Inside, the parking garage was murky and the air held the lingering stink of burned plastics and battery acid. The smart-vision system in Jensen’s cyberoptics immediately adjusted for the low-light level, and he watched Pritchard advance gingerly across the concrete cavern. Keeping pace, the three men moved as silently as possible from one support pillar to another. In the far corner of the garage, Jensen saw a blinking crimson light on the exit door leading to the stairwell.

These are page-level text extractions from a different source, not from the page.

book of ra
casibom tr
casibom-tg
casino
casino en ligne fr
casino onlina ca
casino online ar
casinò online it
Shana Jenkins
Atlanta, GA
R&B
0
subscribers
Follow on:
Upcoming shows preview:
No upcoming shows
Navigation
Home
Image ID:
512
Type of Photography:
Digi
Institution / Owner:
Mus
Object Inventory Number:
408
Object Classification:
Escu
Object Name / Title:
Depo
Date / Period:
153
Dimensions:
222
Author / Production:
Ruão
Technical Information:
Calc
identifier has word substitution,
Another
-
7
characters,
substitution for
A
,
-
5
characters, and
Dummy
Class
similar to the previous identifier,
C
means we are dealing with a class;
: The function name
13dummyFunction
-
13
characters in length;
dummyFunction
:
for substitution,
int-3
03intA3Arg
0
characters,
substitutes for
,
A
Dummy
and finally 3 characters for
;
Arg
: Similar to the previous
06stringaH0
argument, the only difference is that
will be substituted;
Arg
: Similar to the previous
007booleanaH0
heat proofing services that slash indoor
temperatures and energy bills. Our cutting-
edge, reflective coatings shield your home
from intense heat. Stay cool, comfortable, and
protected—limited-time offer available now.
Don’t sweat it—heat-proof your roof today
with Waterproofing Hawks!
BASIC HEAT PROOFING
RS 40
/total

Pritchard had explained his intrusion plan on the way from the Rialto, and Jensen didn’t like it. While the hacker made his way to the door to disarm the alarm module in place there – along with the fragmentation mine it would trigger if set off – Jensen’s task would be to keep watch for the garage’s guardian. He’d already told Stacks to stick with Pritchard, framing it like he wanted the ex-steeplejack to protect the hacker, but more truthfully it was to keep him out of harm’s way. Stacks wasn’t a fighter, he didn’t have the instinct for it, and Jensen was afraid he would get the man killed.
They split apart, and Jensen drew his CA-4, flicking off the safety catch. He pulled back the slide to be sure a round was already in the chamber; there it was, the tip of the bullet glowing with a faint blue halo. The modified rounds were a gift from Pritchard, and instead of a lead head or a hollowpoint, they had a tiny pack of conductive gel and a super-dense capacitor at the tip. On impact, the shots released a small, focused electromagnetic pulse, supposedly powerful enough to give any electronic hardware a headache. If they didn’t work as advertised, he wouldn’t be around to complain about it.
Stalking around abandoned, dust-covered cars, Jensen moved deeper into the dimness. Off to his right, he heard the rattle and click of tools as Pritchard got to work on disarming the lock.
He stepped past a support pillar and his gaze fell on the perfect, straight edges of a giant cube measuring five meters along each axis. In the shadows, it was black and featureless, but as he watched the surface of the cube trembled. Jensen caught the sound of a muffled curse from the direction of Pritchard and Stacks.
The cube gave off a hydraulic sigh. Then with a flurry of motion, the sides of it folded up and away like some complex puzzle toy. The dormant Box-Guard robot, likely awakened by the hacker’s actions, was stirring.
Legs emerged from each corner, along with gun clusters and an articulated neck that ended in a rectangular, cyclopean head. Pin-lamps snapped on, flooding the garage with sodium-bright light – and found Jensen standing before it.
The Box-Guard hesitated a split-second, still getting its bearings as it rebooted, and that was the vital window of action Jensen needed. Aiming the semi-automatic at the robot’s head, he put a shot right into its sensor grid. Bright sparks flared, but all that seemed to do was narrow the machine’s focus. Its legs stomped as it turned in place to give Jensen its full attention. He heard the whine of servos as the gun pods spun up to power.
“Shit!” He stood his ground long enough to fire a few more shots, but the EMP rounds seemed to do little to slow it.
The Box-Guard made a grinding sound and advanced on him, picking up speed with each stride. Jensen broke into a sprint as it came after him, swerving aside as one of the robot’s legs kicked away a Navig subcompact, rolling the car on to its roof. The guns tracked him, swinging back and forth as they coughed out shotgun rounds, but Jensen dodged and wove between the parked vehicles, making it hard for the machine to target him. Belatedly, a recorded message began to play, a soothing female voice speaking in Chinese delivering some kind of demand for a surrender.